A person having ordinary skill in the art should realize in view of
the present disclosure that equivalent constructions do not depart
from the spirit and scope of the present disclosure, and that
various changes, substitutions, and alterations may be made to
embodiments disclosed herein without departing from the spirit and
scope of the present disclosure. Equivalent constructions,
including functional "means-plus-function" clauses are intended to
cover the structures described herein as performing the recited
function, including both structural equivalents that operate in the
same manner, and equivalent structures that provide the same
function. It is the express intention of the applicant not to
invoke means-plus-function or other functional claiming for any
claim except for those in which the words `means for` appear
together with an associated function. Each addition, deletion, and
modification to the embodiments that falls within the meaning and
scope of the claims is to be embraced by the claims.
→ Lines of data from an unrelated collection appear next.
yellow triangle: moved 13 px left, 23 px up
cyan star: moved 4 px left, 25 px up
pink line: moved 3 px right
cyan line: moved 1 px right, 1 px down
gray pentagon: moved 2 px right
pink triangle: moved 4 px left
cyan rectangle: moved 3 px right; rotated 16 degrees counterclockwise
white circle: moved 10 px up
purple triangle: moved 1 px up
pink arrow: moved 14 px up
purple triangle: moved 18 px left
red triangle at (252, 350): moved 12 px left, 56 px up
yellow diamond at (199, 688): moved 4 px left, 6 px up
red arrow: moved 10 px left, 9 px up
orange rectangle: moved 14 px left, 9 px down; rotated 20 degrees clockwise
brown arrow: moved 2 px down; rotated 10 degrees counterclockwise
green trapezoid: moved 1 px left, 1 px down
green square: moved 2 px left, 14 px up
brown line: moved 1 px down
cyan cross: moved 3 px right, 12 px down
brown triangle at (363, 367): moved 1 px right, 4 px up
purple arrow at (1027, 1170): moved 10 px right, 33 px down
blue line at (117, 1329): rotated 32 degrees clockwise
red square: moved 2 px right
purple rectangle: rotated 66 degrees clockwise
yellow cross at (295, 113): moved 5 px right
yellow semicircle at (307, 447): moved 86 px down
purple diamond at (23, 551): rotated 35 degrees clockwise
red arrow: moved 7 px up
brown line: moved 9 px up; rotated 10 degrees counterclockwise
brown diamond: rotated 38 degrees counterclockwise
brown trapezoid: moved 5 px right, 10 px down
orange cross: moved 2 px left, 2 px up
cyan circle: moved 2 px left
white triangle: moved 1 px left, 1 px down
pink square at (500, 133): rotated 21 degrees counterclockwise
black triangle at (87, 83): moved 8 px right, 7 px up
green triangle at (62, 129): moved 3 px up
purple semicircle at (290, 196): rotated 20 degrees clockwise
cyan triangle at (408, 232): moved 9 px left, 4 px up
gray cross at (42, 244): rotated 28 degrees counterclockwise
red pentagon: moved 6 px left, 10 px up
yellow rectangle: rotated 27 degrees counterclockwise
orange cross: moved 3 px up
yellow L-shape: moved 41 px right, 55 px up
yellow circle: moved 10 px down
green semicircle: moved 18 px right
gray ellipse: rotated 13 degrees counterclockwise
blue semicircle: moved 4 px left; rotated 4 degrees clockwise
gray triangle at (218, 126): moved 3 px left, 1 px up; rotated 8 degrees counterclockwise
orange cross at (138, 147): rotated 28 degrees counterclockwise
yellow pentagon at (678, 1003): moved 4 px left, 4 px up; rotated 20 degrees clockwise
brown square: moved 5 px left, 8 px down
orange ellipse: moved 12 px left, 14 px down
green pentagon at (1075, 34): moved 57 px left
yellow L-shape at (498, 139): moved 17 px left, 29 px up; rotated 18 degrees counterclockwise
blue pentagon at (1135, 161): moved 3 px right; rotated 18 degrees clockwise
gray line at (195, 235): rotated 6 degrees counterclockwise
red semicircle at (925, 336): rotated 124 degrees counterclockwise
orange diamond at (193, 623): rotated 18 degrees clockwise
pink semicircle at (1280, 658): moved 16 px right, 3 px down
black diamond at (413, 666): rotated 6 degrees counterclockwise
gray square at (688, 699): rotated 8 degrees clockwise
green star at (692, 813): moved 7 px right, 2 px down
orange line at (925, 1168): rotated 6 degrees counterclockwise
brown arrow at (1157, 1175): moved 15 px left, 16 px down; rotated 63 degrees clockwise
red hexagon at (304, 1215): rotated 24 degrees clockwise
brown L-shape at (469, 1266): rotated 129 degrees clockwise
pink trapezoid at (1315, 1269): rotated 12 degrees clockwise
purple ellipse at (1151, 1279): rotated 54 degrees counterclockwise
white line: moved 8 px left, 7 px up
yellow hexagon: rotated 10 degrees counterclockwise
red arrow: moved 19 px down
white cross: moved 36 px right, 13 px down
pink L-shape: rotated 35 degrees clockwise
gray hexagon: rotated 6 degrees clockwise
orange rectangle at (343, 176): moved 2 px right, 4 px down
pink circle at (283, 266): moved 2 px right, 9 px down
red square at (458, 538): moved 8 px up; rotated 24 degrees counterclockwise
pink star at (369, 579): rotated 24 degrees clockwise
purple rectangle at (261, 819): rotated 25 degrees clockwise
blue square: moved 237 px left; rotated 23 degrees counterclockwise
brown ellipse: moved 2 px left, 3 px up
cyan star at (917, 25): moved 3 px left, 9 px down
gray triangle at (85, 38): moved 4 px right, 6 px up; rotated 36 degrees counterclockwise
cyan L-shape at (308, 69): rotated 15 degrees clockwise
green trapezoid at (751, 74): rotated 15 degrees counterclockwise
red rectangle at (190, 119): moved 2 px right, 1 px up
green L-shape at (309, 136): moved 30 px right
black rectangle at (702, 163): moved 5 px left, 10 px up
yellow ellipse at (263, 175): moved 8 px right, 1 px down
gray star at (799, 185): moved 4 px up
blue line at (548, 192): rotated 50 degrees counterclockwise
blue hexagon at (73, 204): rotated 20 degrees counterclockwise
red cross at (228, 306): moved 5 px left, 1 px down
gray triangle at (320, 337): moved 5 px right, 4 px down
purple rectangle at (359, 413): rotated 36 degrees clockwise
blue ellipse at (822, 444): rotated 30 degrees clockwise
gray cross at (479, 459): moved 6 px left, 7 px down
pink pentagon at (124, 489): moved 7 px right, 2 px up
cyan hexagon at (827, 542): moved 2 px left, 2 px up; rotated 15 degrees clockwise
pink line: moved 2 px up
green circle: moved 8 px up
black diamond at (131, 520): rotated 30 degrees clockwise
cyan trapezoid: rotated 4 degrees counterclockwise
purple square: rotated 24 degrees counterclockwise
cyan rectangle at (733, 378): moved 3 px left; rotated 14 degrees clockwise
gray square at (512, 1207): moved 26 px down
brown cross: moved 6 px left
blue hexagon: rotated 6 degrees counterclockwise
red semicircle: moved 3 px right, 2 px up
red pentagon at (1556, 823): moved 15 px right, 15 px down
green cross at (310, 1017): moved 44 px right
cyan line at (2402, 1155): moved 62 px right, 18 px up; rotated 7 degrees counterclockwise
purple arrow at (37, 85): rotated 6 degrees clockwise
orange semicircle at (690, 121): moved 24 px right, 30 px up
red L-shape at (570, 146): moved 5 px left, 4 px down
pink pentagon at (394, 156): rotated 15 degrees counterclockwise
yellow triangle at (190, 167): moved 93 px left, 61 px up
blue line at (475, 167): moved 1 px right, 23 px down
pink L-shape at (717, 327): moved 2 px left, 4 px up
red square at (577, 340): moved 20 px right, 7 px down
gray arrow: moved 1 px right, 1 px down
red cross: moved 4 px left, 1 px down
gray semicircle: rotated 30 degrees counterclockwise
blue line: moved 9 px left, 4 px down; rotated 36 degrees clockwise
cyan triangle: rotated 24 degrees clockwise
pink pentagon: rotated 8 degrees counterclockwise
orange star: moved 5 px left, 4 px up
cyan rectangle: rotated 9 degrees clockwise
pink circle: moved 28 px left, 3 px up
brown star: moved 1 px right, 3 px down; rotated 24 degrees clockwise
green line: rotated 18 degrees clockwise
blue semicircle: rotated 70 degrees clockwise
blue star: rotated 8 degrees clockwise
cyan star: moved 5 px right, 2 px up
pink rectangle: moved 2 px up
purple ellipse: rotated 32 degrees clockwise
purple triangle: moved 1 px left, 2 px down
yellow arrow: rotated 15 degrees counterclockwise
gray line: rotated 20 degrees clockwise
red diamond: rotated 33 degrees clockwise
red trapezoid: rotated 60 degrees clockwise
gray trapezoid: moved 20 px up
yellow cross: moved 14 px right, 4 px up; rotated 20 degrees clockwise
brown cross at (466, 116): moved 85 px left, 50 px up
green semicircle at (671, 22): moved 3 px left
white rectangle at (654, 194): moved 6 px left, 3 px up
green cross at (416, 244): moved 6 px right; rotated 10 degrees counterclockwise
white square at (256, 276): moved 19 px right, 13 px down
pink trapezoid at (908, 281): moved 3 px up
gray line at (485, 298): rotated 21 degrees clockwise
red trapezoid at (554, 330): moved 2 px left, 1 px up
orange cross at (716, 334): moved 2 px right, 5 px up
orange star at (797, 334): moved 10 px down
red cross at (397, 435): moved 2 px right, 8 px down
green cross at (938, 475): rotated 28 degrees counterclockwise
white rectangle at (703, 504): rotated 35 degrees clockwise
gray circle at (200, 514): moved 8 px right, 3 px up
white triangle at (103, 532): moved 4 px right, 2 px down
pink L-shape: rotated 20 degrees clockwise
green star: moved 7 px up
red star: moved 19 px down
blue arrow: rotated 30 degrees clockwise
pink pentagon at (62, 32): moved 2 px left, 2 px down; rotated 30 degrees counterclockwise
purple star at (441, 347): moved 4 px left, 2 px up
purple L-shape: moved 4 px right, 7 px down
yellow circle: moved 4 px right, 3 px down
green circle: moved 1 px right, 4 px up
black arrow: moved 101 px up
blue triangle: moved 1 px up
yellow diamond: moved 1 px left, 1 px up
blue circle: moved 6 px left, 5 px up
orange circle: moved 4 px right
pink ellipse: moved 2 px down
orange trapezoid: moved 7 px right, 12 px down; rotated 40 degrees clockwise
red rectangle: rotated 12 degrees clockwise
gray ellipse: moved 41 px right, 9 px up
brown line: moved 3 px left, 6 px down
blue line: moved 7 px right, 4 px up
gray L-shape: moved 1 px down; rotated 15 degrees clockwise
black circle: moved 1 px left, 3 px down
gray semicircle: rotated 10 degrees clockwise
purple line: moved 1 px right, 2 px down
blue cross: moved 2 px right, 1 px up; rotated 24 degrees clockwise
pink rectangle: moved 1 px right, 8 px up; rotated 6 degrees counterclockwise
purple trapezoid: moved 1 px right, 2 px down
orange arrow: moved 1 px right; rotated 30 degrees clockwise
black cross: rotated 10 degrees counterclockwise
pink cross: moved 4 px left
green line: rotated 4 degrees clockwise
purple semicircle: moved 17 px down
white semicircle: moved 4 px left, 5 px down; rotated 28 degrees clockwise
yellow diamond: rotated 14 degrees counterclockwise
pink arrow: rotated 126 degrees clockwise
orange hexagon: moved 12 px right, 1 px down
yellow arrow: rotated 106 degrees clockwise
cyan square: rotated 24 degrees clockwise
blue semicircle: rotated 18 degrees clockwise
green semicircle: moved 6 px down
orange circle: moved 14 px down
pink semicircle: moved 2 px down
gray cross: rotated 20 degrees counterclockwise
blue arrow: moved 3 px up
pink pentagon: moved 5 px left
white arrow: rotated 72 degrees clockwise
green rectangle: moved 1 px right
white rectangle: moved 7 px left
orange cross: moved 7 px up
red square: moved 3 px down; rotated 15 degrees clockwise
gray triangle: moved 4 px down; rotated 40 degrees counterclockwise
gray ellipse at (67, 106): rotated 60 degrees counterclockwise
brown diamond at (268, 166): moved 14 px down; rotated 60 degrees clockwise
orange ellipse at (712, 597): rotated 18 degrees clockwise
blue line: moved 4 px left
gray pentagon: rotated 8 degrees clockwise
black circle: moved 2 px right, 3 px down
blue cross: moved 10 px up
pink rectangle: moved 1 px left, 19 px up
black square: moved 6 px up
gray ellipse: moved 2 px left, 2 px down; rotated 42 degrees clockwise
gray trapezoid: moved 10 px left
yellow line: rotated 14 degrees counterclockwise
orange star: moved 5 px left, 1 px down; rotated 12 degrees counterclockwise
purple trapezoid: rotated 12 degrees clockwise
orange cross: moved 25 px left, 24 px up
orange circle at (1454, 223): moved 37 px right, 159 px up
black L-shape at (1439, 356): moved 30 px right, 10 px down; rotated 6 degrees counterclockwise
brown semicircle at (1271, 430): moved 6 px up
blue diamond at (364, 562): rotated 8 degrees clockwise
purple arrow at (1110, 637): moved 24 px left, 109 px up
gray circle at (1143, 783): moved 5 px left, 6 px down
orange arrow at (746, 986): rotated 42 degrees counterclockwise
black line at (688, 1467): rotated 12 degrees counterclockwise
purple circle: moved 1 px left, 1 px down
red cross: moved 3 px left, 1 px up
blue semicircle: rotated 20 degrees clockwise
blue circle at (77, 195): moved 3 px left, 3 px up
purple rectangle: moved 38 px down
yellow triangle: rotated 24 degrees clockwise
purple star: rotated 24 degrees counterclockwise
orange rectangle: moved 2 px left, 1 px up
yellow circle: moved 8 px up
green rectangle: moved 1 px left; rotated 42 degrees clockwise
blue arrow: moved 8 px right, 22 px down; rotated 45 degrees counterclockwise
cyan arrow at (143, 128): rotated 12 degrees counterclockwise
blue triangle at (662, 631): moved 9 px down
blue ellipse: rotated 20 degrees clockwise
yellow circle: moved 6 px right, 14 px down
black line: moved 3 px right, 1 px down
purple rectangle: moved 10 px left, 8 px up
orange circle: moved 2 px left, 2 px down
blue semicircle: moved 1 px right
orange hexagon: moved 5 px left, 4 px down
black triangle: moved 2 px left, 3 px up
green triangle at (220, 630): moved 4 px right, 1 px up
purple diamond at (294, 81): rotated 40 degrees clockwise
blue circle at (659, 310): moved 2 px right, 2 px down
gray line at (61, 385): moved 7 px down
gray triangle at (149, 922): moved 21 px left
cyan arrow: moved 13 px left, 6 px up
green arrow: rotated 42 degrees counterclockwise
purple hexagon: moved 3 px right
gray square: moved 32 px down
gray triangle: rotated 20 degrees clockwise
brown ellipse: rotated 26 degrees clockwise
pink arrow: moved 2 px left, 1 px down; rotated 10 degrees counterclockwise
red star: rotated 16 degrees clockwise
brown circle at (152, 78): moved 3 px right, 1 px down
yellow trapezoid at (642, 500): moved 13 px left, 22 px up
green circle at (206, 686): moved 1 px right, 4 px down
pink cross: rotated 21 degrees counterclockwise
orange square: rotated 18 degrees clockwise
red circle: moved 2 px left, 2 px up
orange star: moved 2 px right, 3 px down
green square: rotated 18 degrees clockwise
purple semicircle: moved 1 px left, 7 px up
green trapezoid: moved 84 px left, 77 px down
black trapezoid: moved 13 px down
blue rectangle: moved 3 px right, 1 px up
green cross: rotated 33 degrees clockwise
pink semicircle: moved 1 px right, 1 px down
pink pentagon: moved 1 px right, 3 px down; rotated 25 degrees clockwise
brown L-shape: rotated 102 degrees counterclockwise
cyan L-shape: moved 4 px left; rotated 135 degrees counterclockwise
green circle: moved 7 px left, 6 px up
The terms "approximately," "about," and "substantially" as used
herein represent an amount close to the stated amount that still
performs a desired function or achieves a desired result. For
example, the terms "approximately," "about," and "substantially"
may refer to an amount that is within less than 5% of, within less
than 1% of, within less than 0.1% of, and within less than 0.01% of
a stated amount. Further, it should be understood that any
directions or reference frames in the preceding description are
merely relative directions or movements. For example, any
references to "up" and "down" or "above" or "below" are merely
descriptive of the relative position or movement of the related
elements. It should be understood that "proximal," "distal,"
"uphole," and "downhole" are relative directions. As used herein,
"proximal" and "uphole" should be understood to refer to a
direction toward the surface, rig, operator, or the like. "Distal"
or "downhole" should be understood to refer to a direction away
from the surface, rig, operator, or the like. When the word "may"
is used herein, such term should be interpreted as meaning that the
identified feature, function, characteristic, or the like is
present in some embodiments, but is not present in other
embodiments. Numerical terms such as "first," "second," "third,"
"fourth," and the like when used to identify certain components or
features are used to distinguish similar components (or similarly
referenced components) and are not used to limit any component to a
specific embodiment or numerical reference. For instance, a
component referred to as a "first" component in the claims may
refer to or include a "first," "second," "third," "fourth," or
other component from the specification, based on the context in the
claim.
The present disclosure may be embodied in other specific forms
without departing from its spirit or characteristics. The described
embodiments are to be considered as illustrative and not
restrictive. The scope of the disclosure is, therefore, indicated
by the appended claims rather than by the foregoing description.
Changes that come within the meaning and range of equivalency of
the claims are to be embraced within their scope.